Michael Giberson
The High Country News reports that Portland General Electric is considering shutting down its Boardman, OR, coal-fired power plant, with costs of Clean Air Act compliance cited as the cause. However, another option under consideration is conversion of the plant to biomass, more specifically converted to use a torrefied Asian cane that would be grown specifically to fuel the plant.
But it’ll take years of study to determine if that would work, plus at least $600 million to convert the plant, install additional pollution controls, and build a torrefaction facility. To reduce transport costs, PGE also would need to grow as much as 100,000 acres’ worth of cane on arable land within 50 miles of the plant. “It’s a giant experiment,” says Jaisen Mody, PGE’s general manager of generation projects, “with a lot of challenges.”
Logistical and financial challenges have long plagued biomass power plants, regardless of fuel source. The industry peaked in the mid-’90s; since then, it’s been hampered by supply difficulties, deregulation and the relatively low cost of fossil fuels. This summer, plans for a $500 million, 107-megawatt hybrid solar thermal and biomass plant in Fresno County, Calif., were scrapped; developers blamed project economics and an inadequate local biomass supply. An $8 million plant built in 2007 to power a Nevada prison with forest waste was shut down in September, after running into wood-supply problems and local clean-air standards more stringent than the federal government’s. Still, “if the world puts a price on carbon,” says Lee Rybeck Lynd, biomass expert and professor of engineering at Dartmouth College, “we’ll see better economics and greater activity in biomass.”
That raises a more fundamental question: Just how green is biomass?
The article continues with a discussion of the “how green is biomass” question. Worth contemplation if you are interested in renewable power.
An assessment of “The Environmental Impact of Biofuels,” to be published in the Annual Review of Ecology, Evolution, and Systematics concluded:
Biofuels are the most land-intensive form of energy production. The land requirements for biofuels have potential negative consequences for biodiversity and GHG emissions by causing, either directly or indirectly, the conversion of natural ecosystems to cropland. Although the magnitudes of these effects are poorly constrained, we can identify strategies to mitigate these effects. Development that follows the mitigation hierarchy can dramatically improve outcomes for biodiversity. The mitigation hierarchy follows these steps for development: (a) avoid sensitive areas, (b) minimize impacts through best practices, (c) restore areas after use, and (d ) fund compensatory offsite mitigation. In the case of conversion to biofuel crops, avoiding sensitive areas is perhaps the most important and complex of these steps. [Citations omitted.]
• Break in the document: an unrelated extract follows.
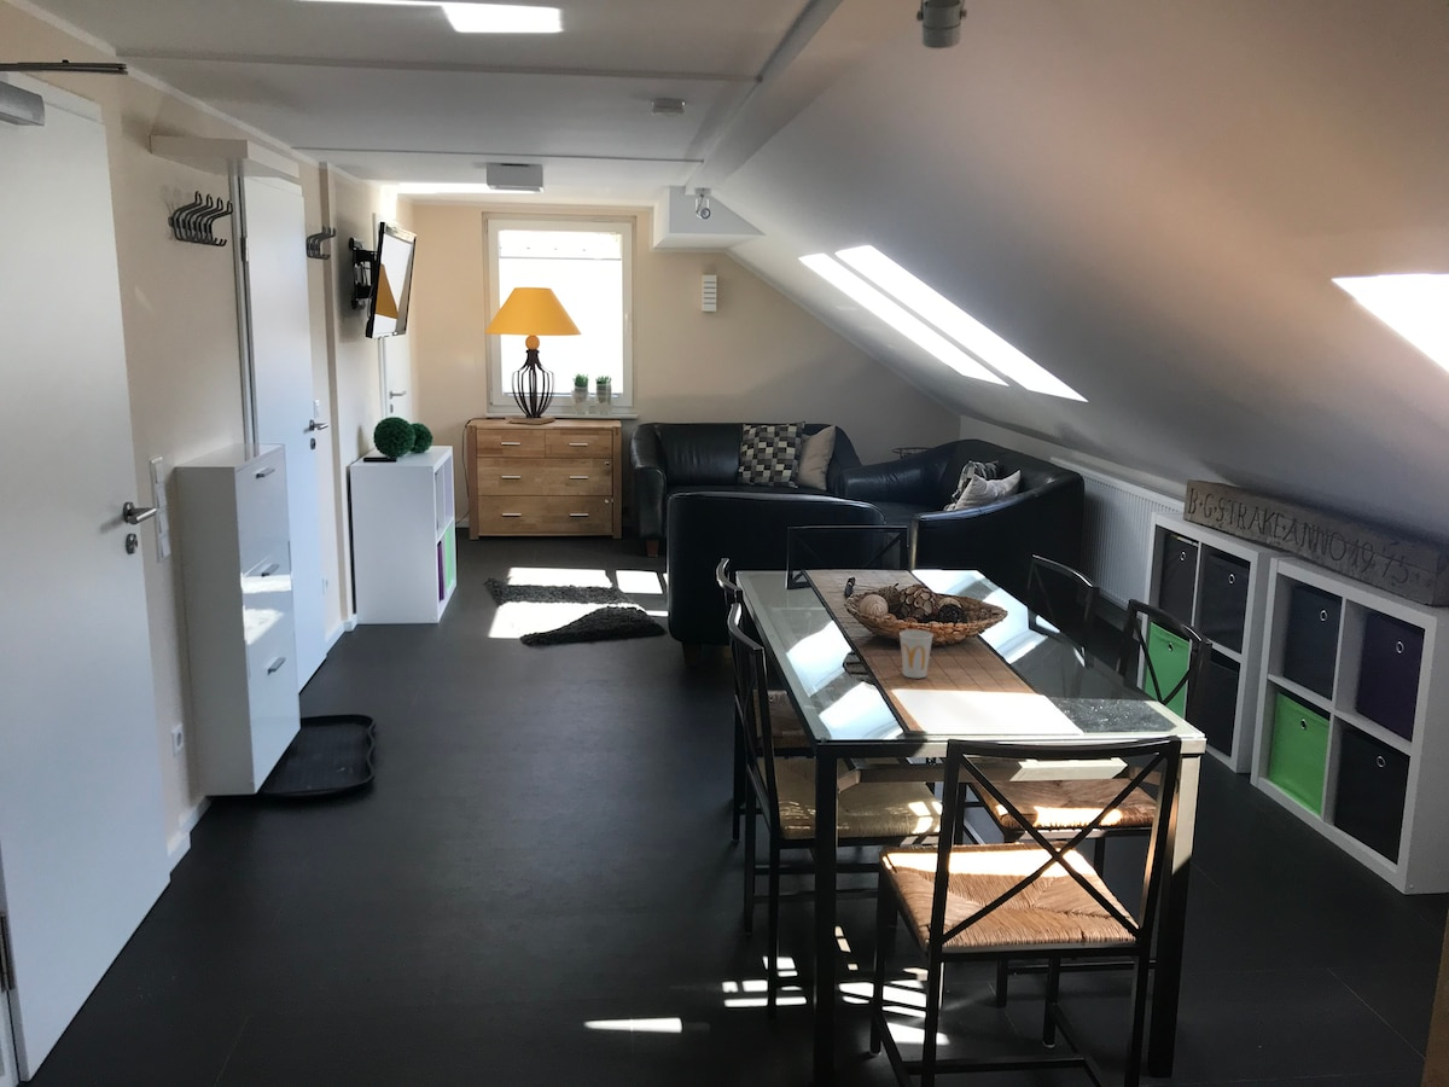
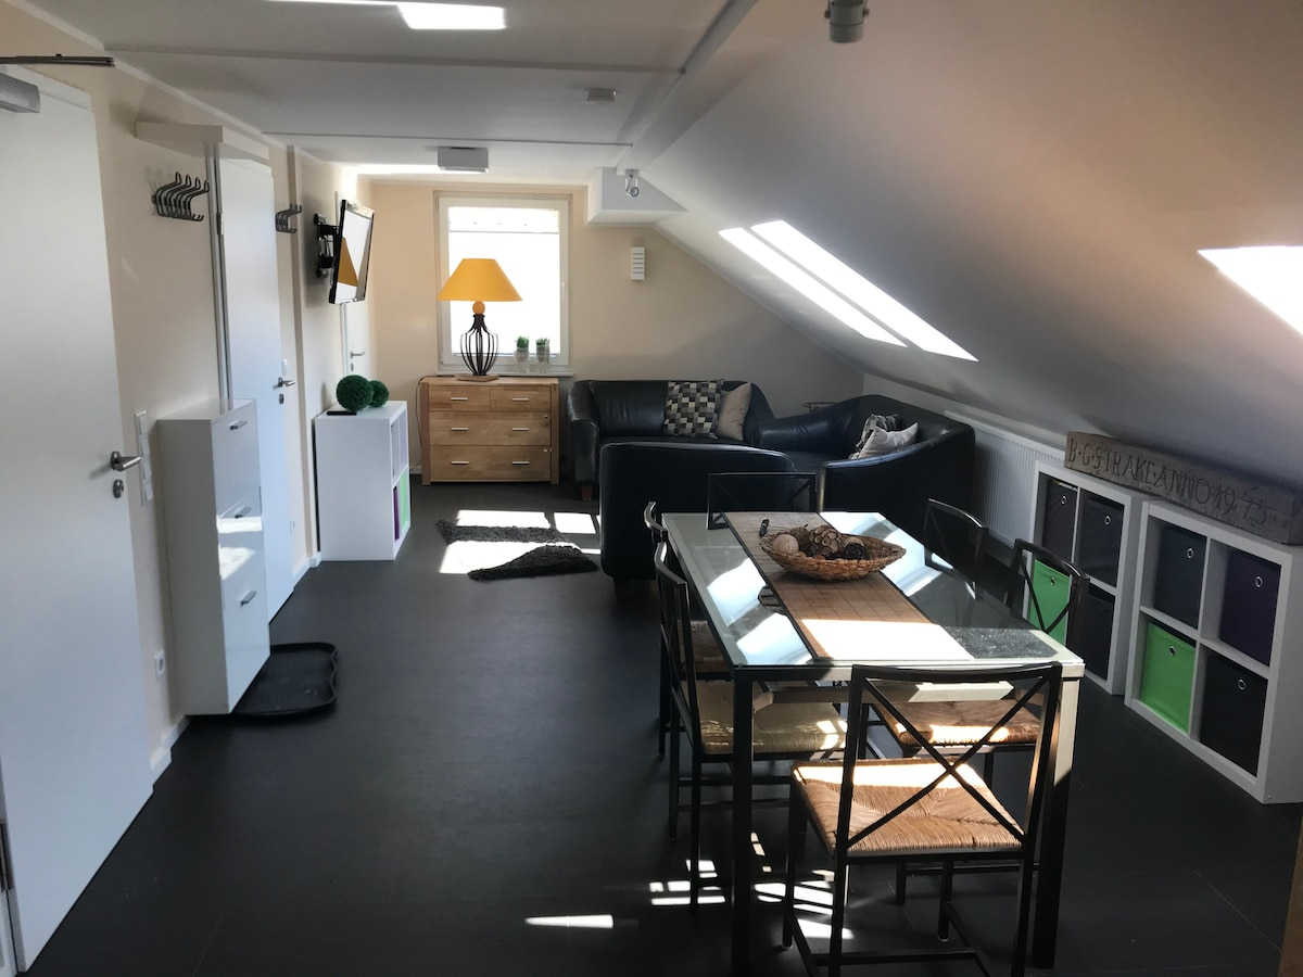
- cup [898,629,935,679]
Since the PG&E proposal would convert existing crop land (given the area, wheat is likely the displaced crop) to biomass plants, it avoids direct conversion of undeveloped lands to agricultural use. On the other hand, unless abandoned or marginal crop land it used then at the margin either some other farm land must be added to replace the lost production or food costs will rise.
100,000 acres works out to a circle 14 miles in diameter–which should be centered on the power plant so everyone can assess its impact.